Segment Open
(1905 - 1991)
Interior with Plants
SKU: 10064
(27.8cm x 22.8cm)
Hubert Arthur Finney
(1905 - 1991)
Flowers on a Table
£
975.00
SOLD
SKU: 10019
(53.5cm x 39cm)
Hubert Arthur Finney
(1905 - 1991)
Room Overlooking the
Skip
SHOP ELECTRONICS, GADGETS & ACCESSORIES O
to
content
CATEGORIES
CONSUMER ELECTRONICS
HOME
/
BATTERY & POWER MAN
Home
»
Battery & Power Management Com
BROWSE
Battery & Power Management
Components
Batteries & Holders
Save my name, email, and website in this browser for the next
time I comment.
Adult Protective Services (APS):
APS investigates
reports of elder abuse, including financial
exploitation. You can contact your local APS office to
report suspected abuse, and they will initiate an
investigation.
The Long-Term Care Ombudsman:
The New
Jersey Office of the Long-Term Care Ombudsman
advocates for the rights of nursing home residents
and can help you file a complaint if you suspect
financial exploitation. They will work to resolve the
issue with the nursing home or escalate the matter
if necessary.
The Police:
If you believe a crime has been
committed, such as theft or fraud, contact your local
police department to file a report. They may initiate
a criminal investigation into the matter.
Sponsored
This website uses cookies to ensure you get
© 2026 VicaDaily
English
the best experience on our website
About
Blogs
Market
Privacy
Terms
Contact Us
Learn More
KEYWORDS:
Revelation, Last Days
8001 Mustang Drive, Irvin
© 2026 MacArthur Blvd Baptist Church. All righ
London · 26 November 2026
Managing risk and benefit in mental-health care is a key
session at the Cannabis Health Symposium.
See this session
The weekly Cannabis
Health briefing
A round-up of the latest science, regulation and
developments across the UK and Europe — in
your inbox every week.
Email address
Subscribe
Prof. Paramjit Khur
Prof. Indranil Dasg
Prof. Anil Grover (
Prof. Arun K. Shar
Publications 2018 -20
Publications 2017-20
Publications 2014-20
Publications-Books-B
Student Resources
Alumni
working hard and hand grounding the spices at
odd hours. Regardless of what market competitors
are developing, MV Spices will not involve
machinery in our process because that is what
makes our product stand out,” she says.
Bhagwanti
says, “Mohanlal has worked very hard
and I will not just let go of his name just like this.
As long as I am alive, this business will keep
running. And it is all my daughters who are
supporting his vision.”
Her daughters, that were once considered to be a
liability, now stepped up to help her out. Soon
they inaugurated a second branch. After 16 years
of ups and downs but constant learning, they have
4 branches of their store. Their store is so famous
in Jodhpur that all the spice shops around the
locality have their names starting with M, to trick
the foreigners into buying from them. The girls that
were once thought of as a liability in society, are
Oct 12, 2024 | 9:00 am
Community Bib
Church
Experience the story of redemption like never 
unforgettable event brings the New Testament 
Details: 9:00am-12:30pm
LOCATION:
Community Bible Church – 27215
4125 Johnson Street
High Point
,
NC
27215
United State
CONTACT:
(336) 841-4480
Segment Closed
Segment Open
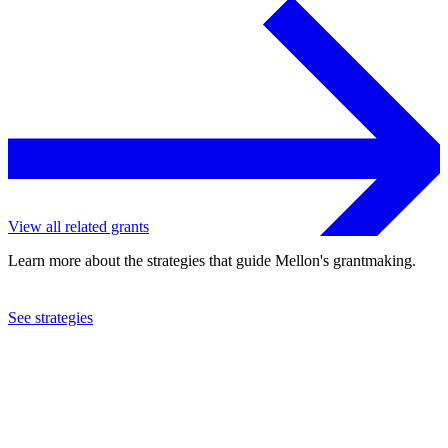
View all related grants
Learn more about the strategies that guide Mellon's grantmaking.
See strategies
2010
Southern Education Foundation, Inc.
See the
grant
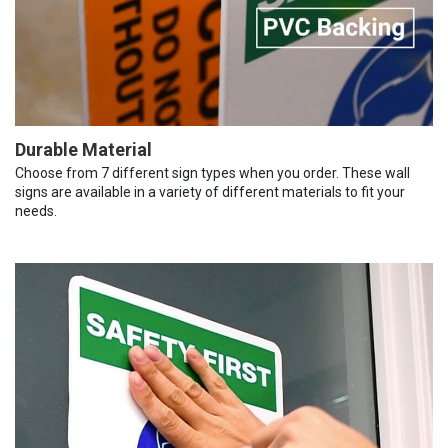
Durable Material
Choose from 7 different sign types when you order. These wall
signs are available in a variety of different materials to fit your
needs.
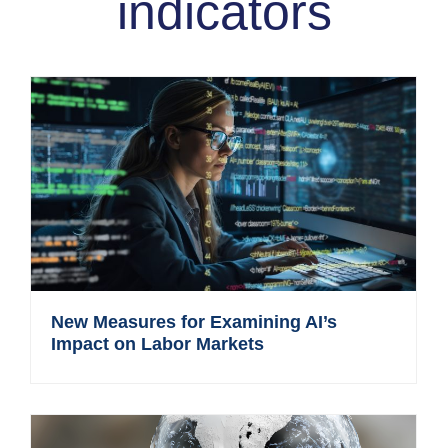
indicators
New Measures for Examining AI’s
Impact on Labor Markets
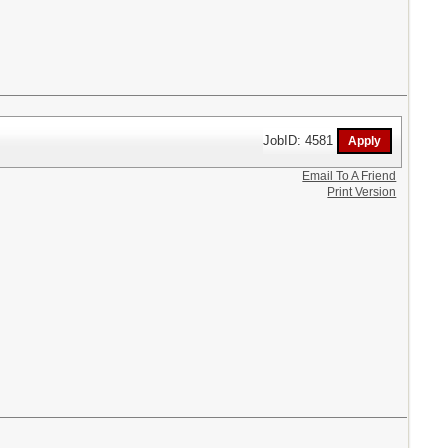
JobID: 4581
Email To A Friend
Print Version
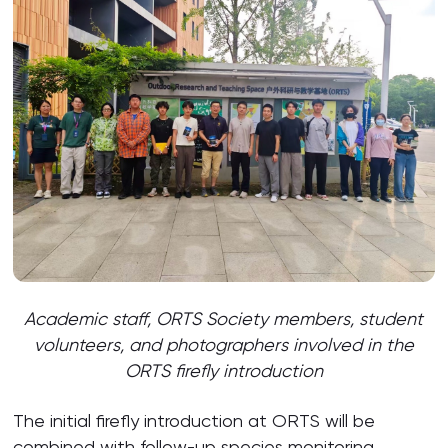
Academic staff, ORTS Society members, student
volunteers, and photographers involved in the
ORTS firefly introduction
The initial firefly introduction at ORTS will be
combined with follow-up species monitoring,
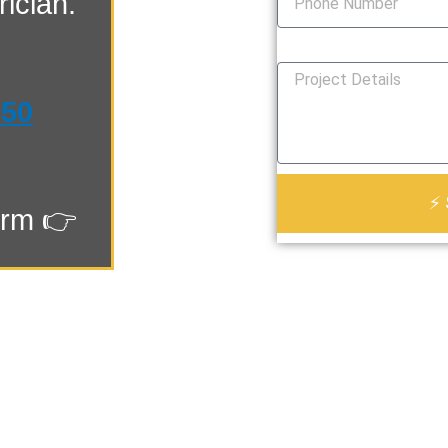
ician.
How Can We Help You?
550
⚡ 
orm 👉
Segment Closed
Segment Open
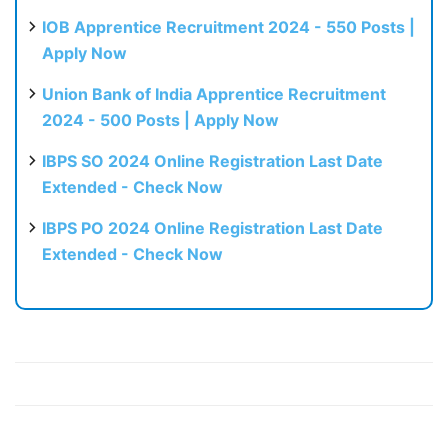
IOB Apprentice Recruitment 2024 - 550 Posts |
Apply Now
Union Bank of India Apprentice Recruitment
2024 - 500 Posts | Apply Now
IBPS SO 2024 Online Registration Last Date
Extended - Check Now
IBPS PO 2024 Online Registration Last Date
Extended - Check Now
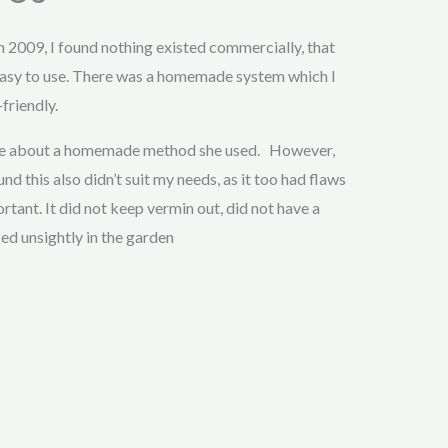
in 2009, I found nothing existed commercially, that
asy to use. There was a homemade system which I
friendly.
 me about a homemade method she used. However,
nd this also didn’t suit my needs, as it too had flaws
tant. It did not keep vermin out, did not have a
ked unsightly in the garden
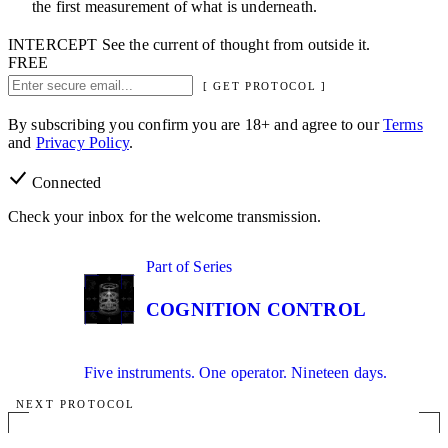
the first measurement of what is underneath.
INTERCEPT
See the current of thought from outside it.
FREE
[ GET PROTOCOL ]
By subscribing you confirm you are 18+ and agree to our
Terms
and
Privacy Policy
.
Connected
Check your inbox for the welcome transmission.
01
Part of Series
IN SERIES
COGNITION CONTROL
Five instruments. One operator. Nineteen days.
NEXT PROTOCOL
Segment Closed
▶ [Task instructions]: I'd like the lines above from the one with "worked very hard" up to and including the one with "4 branches of" copied exactly, with no other lines.

▶ [Response to the exercise]:
says, “Mohanlal has worked very hard
and I will not just let go of his name just like this.
As long as I am alive, this business will keep
running. And it is all my daughters who are
supporting his vision.”
Her daughters, that were once considered to be a
liability, now stepped up to help her out. Soon
they inaugurated a second branch. After 16 years
of ups and downs but constant learning, they have
4 branches of their store. Their store is so famous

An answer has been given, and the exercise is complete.